» Work task 1
In the blog post about housework after marriage, who was being interviewed on CNN?
» Work task 2
From the blog post about housework after marriage, write out the part that opens with the words containing "ReplyDeleteSo, a woman" and closes with "Hi Jessica!", copying it word for word.

» Selected text
******************************
While watching a cnn interview with Alex Lluch, author of many diverse books, he said that after a couple gets married, a woman gains 7 hours of housework, yet the man has 1 hour less per week?
I found this to be interesting, but found what the interviewer said to be confusingly refreshing at the end of the interview, “Well, I guess housework has gotten easier for woman through the years.” She is most definitely an optimist.
So this raised some questions for me and maybe you kindhearted bloggers can help with the answers.
1. Does a woman work more or less in her marriage with a man?
2. Should all of the responsibilities of the family be split 50/50 between husband and wife?
3. As per history, do woman feel slighted and that they give more to a relationship?
hi bobby! to answer your questions... hmmm... i answer yes to questions number 1 and 2, as for the third question... I have no idea about other women, but I think that women from the past were more accepting of their roles. I couldn't say the same about these times though... feminism and equality between the sexes is in!
ReplyDeleteHi Michelle!
ReplyDeleteSo, a woman wants more AND less from her marriage to a man? lol
I agree with you on 2 for sure.
Ok, I understand 3 also.
Thanks for answering Michelle :)
wow, 7 hours more,huh? I guess that's because there are children in the household.
ReplyDeleteHi Bobby,
ReplyDeleteYes I think a woman does work more and yes chores should be split 50/50.
And to echo Michelle, woman of years ago knew nothing else. They, for the most part, did not work outside the home and accepted their role of wife, homemaker, mother, cook, etc readily.
Hi Jessica!
ReplyDeleteI didn't read the book, but I think the theme was "Husband and wife" in a marriage. With kids I think it might be more than 7 hours a week :)
******************************
» The data
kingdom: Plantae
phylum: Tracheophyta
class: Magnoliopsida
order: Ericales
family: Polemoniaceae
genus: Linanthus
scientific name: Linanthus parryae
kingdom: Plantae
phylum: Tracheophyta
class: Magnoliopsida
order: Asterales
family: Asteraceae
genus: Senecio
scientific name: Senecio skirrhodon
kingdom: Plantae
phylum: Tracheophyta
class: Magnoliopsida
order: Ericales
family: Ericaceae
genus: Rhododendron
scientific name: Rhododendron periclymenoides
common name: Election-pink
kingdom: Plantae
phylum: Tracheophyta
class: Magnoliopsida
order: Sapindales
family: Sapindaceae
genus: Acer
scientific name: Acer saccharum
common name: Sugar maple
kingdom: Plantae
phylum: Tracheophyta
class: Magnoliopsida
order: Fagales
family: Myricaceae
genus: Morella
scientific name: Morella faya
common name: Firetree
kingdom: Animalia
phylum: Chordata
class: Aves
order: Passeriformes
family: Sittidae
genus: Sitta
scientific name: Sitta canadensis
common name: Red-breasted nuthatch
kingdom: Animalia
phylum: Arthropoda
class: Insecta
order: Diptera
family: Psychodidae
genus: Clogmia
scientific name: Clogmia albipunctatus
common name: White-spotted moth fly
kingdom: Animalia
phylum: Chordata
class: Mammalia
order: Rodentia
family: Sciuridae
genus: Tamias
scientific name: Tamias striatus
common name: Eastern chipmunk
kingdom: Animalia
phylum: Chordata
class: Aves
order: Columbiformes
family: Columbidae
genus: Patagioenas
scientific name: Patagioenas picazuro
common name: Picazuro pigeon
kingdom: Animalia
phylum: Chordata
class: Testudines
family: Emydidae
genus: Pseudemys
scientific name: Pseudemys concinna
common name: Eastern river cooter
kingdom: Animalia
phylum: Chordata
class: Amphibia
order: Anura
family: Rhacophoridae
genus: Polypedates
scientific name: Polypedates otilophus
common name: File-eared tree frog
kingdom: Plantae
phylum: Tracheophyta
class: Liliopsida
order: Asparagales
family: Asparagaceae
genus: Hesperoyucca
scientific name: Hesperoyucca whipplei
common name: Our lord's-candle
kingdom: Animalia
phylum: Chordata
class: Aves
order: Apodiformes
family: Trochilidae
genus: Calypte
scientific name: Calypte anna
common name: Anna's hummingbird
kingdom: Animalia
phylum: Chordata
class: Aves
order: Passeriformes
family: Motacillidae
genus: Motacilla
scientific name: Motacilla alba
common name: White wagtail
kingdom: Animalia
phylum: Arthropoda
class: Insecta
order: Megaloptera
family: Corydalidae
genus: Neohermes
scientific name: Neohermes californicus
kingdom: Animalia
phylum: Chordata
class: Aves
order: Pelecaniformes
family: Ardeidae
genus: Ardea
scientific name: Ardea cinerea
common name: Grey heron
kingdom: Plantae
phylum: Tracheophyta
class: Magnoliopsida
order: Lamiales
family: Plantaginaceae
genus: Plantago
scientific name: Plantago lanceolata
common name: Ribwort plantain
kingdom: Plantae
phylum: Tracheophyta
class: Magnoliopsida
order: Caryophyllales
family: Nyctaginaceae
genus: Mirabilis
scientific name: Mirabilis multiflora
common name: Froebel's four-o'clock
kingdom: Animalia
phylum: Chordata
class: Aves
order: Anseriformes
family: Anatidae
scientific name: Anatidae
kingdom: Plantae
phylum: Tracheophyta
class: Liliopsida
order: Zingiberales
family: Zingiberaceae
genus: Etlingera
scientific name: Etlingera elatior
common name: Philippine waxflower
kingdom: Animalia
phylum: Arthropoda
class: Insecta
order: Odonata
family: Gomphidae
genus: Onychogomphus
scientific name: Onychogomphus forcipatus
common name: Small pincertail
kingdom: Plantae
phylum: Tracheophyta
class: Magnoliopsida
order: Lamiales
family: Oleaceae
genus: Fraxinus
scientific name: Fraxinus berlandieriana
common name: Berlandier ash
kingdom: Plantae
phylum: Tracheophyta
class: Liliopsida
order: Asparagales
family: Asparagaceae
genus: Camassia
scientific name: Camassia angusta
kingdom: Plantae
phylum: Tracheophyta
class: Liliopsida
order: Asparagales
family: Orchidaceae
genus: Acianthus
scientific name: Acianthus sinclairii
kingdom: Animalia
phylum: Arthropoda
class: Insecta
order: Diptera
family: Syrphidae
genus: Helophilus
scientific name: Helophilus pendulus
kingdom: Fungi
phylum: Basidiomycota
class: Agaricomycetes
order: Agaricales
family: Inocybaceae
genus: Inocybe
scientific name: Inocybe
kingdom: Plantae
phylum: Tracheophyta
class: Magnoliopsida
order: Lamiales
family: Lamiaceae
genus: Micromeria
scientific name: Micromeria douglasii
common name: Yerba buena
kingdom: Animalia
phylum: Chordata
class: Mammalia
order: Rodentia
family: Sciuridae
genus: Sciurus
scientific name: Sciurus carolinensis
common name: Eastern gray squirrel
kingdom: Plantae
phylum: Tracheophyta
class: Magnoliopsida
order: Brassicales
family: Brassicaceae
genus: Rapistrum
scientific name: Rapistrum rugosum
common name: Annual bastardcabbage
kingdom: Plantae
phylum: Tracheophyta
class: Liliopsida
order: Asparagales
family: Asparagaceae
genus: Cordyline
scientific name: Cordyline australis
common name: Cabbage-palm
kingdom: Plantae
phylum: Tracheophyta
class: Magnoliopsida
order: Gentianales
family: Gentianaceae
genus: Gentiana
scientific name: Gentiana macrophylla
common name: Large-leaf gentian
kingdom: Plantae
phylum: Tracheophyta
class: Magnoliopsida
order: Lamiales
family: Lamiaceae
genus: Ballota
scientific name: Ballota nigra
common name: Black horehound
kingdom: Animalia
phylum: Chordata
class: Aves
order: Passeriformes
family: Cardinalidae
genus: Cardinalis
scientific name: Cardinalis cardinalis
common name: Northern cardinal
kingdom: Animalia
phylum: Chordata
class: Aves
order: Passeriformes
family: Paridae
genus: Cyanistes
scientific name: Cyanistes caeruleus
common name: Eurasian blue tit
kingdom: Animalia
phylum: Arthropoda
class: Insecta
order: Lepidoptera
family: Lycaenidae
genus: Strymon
******************************
» Response 1
Alex Lluch

» Response 2
ReplyDeleteSo, a woman wants more AND less from her marriage to a man? lol
I agree with you on 2 for sure.
Ok, I understand 3 also.
Thanks for answering Michelle :)
wow, 7 hours more,huh? I guess that's because there are children in the household.
ReplyDeleteHi Bobby,
ReplyDeleteYes I think a woman does work more and yes chores should be split 50/50.
And to echo Michelle, woman of years ago knew nothing else. They, for the most part, did not work outside the home and accepted their role of wife, homemaker, mother, cook, etc readily.
Hi Jessica!